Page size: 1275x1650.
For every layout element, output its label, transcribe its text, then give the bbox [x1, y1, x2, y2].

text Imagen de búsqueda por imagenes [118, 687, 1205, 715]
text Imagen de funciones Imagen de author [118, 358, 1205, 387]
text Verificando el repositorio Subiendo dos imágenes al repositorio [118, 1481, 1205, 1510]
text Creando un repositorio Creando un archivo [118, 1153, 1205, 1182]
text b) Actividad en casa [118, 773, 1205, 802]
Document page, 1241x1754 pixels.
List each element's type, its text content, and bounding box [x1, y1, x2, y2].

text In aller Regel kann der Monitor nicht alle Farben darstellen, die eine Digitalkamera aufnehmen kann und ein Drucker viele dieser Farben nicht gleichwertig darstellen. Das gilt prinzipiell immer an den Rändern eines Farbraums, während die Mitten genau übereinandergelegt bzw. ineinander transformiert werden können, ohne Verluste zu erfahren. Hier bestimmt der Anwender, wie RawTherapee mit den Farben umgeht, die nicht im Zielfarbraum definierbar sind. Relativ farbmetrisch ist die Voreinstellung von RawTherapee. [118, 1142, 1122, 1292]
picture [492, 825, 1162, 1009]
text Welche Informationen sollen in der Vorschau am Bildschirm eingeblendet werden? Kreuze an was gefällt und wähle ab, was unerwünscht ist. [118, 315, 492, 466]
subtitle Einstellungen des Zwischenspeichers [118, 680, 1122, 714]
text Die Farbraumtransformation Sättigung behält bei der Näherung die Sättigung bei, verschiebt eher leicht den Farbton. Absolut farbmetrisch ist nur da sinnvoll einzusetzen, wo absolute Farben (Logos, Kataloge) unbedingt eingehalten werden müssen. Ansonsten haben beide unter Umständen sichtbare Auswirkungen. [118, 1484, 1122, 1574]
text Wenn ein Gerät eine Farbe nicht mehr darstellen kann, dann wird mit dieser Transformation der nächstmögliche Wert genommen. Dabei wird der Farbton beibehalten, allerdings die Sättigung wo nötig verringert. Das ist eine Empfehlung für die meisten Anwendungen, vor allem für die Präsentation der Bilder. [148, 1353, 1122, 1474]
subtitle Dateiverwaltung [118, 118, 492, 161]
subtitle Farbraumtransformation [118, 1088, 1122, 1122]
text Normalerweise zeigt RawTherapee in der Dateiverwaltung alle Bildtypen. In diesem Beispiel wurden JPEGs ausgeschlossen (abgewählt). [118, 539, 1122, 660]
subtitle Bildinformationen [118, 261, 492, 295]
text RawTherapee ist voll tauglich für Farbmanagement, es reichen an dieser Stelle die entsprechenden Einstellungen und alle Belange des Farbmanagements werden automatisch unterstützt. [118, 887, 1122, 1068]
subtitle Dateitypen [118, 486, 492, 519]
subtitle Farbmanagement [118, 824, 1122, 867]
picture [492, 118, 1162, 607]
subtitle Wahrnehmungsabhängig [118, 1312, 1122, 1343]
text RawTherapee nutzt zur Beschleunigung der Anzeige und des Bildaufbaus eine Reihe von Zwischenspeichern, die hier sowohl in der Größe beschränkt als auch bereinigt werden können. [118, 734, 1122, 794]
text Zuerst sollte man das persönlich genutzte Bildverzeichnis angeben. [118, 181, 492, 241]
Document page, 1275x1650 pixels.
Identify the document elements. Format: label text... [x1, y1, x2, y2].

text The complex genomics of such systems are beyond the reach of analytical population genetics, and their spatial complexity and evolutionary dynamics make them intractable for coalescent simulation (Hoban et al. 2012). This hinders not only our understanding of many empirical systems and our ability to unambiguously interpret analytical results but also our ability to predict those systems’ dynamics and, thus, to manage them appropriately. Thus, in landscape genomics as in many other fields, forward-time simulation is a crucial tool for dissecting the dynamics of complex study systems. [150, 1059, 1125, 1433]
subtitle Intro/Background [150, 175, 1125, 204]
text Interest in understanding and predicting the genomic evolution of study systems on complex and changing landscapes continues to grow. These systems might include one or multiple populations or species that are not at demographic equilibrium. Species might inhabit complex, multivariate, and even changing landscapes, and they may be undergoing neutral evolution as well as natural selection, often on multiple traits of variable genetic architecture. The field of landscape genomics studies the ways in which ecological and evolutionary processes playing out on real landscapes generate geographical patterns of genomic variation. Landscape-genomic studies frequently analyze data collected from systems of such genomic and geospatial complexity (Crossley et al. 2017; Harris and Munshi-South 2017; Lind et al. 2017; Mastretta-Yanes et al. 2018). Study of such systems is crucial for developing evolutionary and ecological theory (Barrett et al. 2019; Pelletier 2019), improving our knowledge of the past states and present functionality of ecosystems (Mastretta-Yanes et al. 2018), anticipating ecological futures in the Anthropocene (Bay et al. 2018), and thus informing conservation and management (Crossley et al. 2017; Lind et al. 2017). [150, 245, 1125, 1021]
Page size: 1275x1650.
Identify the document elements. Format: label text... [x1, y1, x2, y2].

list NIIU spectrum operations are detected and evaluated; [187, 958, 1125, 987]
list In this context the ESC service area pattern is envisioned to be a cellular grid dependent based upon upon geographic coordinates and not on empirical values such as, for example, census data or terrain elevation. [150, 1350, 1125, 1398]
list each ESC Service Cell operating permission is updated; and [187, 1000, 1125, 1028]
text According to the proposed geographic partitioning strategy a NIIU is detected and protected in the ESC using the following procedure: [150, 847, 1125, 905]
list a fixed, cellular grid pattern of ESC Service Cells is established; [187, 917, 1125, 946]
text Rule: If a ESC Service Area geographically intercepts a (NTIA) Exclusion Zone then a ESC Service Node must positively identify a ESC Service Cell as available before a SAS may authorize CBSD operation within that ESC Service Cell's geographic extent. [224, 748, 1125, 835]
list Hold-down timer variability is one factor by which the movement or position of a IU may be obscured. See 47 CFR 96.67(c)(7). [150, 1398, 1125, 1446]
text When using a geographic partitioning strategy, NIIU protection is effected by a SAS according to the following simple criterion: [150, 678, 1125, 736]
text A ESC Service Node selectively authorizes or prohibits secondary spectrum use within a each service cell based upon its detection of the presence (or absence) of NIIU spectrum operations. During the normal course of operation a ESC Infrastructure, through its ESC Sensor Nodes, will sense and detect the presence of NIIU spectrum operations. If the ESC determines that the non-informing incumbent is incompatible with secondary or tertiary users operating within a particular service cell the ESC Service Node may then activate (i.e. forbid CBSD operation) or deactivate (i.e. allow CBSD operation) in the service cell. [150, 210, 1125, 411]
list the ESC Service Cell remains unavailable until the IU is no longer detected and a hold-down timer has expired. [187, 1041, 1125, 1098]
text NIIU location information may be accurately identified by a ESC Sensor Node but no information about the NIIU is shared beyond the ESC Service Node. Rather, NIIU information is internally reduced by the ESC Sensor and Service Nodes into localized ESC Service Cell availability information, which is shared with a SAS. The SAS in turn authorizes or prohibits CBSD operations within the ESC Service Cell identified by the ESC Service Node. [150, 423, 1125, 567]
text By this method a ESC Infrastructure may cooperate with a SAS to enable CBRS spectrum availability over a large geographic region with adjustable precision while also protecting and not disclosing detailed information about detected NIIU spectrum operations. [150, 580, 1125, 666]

━━━━━━━━━━━━━━━━

• Exercise objective
Give all of the entries again, word for word.

• Your response
Page size: 1275x1650.
For every layout element, output its label, transcribe its text, then give the bbox [x1, y1, x2, y2].

text Imagen de búsqueda por imagenes [118, 687, 1205, 715]
text Imagen de funciones Imagen de author [118, 358, 1205, 387]
text Verificando el repositorio Subiendo dos imágenes al repositorio [118, 1481, 1205, 1510]
text Creando un repositorio Creando un archivo [118, 1153, 1205, 1182]
text b) Actividad en casa [118, 773, 1205, 802]
Document page, 1241x1754 pixels.
List each element's type, its text content, and bounding box [x1, y1, x2, y2].

text In aller Regel kann der Monitor nicht alle Farben darstellen, die eine Digitalkamera aufnehmen kann und ein Drucker viele dieser Farben nicht gleichwertig darstellen. Das gilt prinzipiell immer an den Rändern eines Farbraums, während die Mitten genau übereinandergelegt bzw. ineinander transformiert werden können, ohne Verluste zu erfahren. Hier bestimmt der Anwender, wie RawTherapee mit den Farben umgeht, die nicht im Zielfarbraum definierbar sind. Relativ farbmetrisch ist die Voreinstellung von RawTherapee. [118, 1142, 1122, 1292]
picture [492, 825, 1162, 1009]
text Welche Informationen sollen in der Vorschau am Bildschirm eingeblendet werden? Kreuze an was gefällt und wähle ab, was unerwünscht ist. [118, 315, 492, 466]
subtitle Einstellungen des Zwischenspeichers [118, 680, 1122, 714]
text Die Farbraumtransformation Sättigung behält bei der Näherung die Sättigung bei, verschiebt eher leicht den Farbton. Absolut farbmetrisch ist nur da sinnvoll einzusetzen, wo absolute Farben (Logos, Kataloge) unbedingt eingehalten werden müssen. Ansonsten haben beide unter Umständen sichtbare Auswirkungen. [118, 1484, 1122, 1574]
text Wenn ein Gerät eine Farbe nicht mehr darstellen kann, dann wird mit dieser Transformation der nächstmögliche Wert genommen. Dabei wird der Farbton beibehalten, allerdings die Sättigung wo nötig verringert. Das ist eine Empfehlung für die meisten Anwendungen, vor allem für die Präsentation der Bilder. [148, 1353, 1122, 1474]
subtitle Dateiverwaltung [118, 118, 492, 161]
subtitle Farbraumtransformation [118, 1088, 1122, 1122]
text Normalerweise zeigt RawTherapee in der Dateiverwaltung alle Bildtypen. In diesem Beispiel wurden JPEGs ausgeschlossen (abgewählt). [118, 539, 1122, 660]
subtitle Bildinformationen [118, 261, 492, 295]
text RawTherapee ist voll tauglich für Farbmanagement, es reichen an dieser Stelle die entsprechenden Einstellungen und alle Belange des Farbmanagements werden automatisch unterstützt. [118, 887, 1122, 1068]
subtitle Dateitypen [118, 486, 492, 519]
subtitle Farbmanagement [118, 824, 1122, 867]
picture [492, 118, 1162, 607]
subtitle Wahrnehmungsabhängig [118, 1312, 1122, 1343]
text RawTherapee nutzt zur Beschleunigung der Anzeige und des Bildaufbaus eine Reihe von Zwischenspeichern, die hier sowohl in der Größe beschränkt als auch bereinigt werden können. [118, 734, 1122, 794]
text Zuerst sollte man das persönlich genutzte Bildverzeichnis angeben. [118, 181, 492, 241]
Document page, 1275x1650 pixels.
Identify the document elements. Format: label text... [x1, y1, x2, y2].

text The complex genomics of such systems are beyond the reach of analytical population genetics, and their spatial complexity and evolutionary dynamics make them intractable for coalescent simulation (Hoban et al. 2012). This hinders not only our understanding of many empirical systems and our ability to unambiguously interpret analytical results but also our ability to predict those systems’ dynamics and, thus, to manage them appropriately. Thus, in landscape genomics as in many other fields, forward-time simulation is a crucial tool for dissecting the dynamics of complex study systems. [150, 1059, 1125, 1433]
subtitle Intro/Background [150, 175, 1125, 204]
text Interest in understanding and predicting the genomic evolution of study systems on complex and changing landscapes continues to grow. These systems might include one or multiple populations or species that are not at demographic equilibrium. Species might inhabit complex, multivariate, and even changing landscapes, and they may be undergoing neutral evolution as well as natural selection, often on multiple traits of variable genetic architecture. The field of landscape genomics studies the ways in which ecological and evolutionary processes playing out on real landscapes generate geographical patterns of genomic variation. Landscape-genomic studies frequently analyze data collected from systems of such genomic and geospatial complexity (Crossley et al. 2017; Harris and Munshi-South 2017; Lind et al. 2017; Mastretta-Yanes et al. 2018). Study of such systems is crucial for developing evolutionary and ecological theory (Barrett et al. 2019; Pelletier 2019), improving our knowledge of the past states and present functionality of ecosystems (Mastretta-Yanes et al. 2018), anticipating ecological futures in the Anthropocene (Bay et al. 2018), and thus informing conservation and management (Crossley et al. 2017; Lind et al. 2017). [150, 245, 1125, 1021]
Page size: 1275x1650.
Identify the document elements. Format: label text... [x1, y1, x2, y2].

list NIIU spectrum operations are detected and evaluated; [187, 958, 1125, 987]
list In this context the ESC service area pattern is envisioned to be a cellular grid dependent based upon upon geographic coordinates and not on empirical values such as, for example, census data or terrain elevation. [150, 1350, 1125, 1398]
list each ESC Service Cell operating permission is updated; and [187, 1000, 1125, 1028]
text According to the proposed geographic partitioning strategy a NIIU is detected and protected in the ESC using the following procedure: [150, 847, 1125, 905]
list a fixed, cellular grid pattern of ESC Service Cells is established; [187, 917, 1125, 946]
text Rule: If a ESC Service Area geographically intercepts a (NTIA) Exclusion Zone then a ESC Service Node must positively identify a ESC Service Cell as available before a SAS may authorize CBSD operation within that ESC Service Cell's geographic extent. [224, 748, 1125, 835]
list Hold-down timer variability is one factor by which the movement or position of a IU may be obscured. See 47 CFR 96.67(c)(7). [150, 1398, 1125, 1446]
text When using a geographic partitioning strategy, NIIU protection is effected by a SAS according to the following simple criterion: [150, 678, 1125, 736]
text A ESC Service Node selectively authorizes or prohibits secondary spectrum use within a each service cell based upon its detection of the presence (or absence) of NIIU spectrum operations. During the normal course of operation a ESC Infrastructure, through its ESC Sensor Nodes, will sense and detect the presence of NIIU spectrum operations. If the ESC determines that the non-informing incumbent is incompatible with secondary or tertiary users operating within a particular service cell the ESC Service Node may then activate (i.e. forbid CBSD operation) or deactivate (i.e. allow CBSD operation) in the service cell. [150, 210, 1125, 411]
list the ESC Service Cell remains unavailable until the IU is no longer detected and a hold-down timer has expired. [187, 1041, 1125, 1098]
text NIIU location information may be accurately identified by a ESC Sensor Node but no information about the NIIU is shared beyond the ESC Service Node. Rather, NIIU information is internally reduced by the ESC Sensor and Service Nodes into localized ESC Service Cell availability information, which is shared with a SAS. The SAS in turn authorizes or prohibits CBSD operations within the ESC Service Cell identified by the ESC Service Node. [150, 423, 1125, 567]
text By this method a ESC Infrastructure may cooperate with a SAS to enable CBRS spectrum availability over a large geographic region with adjustable precision while also protecting and not disclosing detailed information about detected NIIU spectrum operations. [150, 580, 1125, 666]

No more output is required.